Oh, very nice! I had a different proof, but I knew there had to be something like this.

3. decourse says:

I think I’ve seen those numbers before…

Yes, $\frac{a_n}{b_n}$ are the continued fraction convergents to $\sqrt{2}$.

4. Jerry Friedman says:

THANK YOU FOR THAT CLEVER SOLUTION TO (1 + SQRT(2))^500.
Question:
Re Irrational numbers, like SQRT(2), pi, e, etc:

“Are all irrational numbers equally random ?” I ran 1000 digits of SQRT(2) through an FFT generator and the result seemed like pure, random noise. What feature of the number system guarantees such outcomes ? I don’t get it. And finally, why not use such irrational random numbers as keys to encryption algorithims ?

• Brent says:

“Are all irrational numbers equally random?” — you would have to define what you mean by random, but for any reasonable definition the answer is definitely no. For example, 0.1234567891011121314151617… is irrational, but its sequence of decimal digits is very nonrandom. In general, deciding whether the digits of some particular number are “random” according to some definition (e.g. do all digits occur equally often? or all sequences of digits?) is a very hard question. For example, we do not actually know of a concrete example of a “normal” number (one whose digits are equally distributed in every base) even though we know that *almost all* real numbers must be normal!

As for why not use the digits of irrational numbers as encryption keys, the answer is that although they may be “random” in one sense, they are very non-random in another sense: they are completely, deterministically predictable.
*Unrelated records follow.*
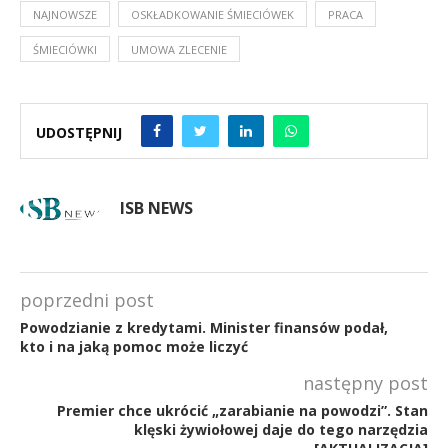
NAJNOWSZE
OSKŁADKOWANIE ŚMIECIÓWEK
PRACA
ŚMIECIÓWKI
UMOWA ZLECENIE
UDOSTĘPNIJ
ISB NEWS
poprzedni post
Powodzianie z kredytami. Minister finansów podał,
kto i na jaką pomoc może liczyć
następny post
Premier chce ukrócić „zarabianie na powodzi”. Stan
klęski żywiołowej daje do tego narzędzia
It’s like the difference between using randomly chosen letters as a key (which would be very hard to guess) and using letters from a widely published book containing random letters: the letters may appear random, but once I realize you are using letters from the widely known book, I can decrypt all your secrets. It is much easier to guess which book you are using than to guess the particular random letters you have chosen.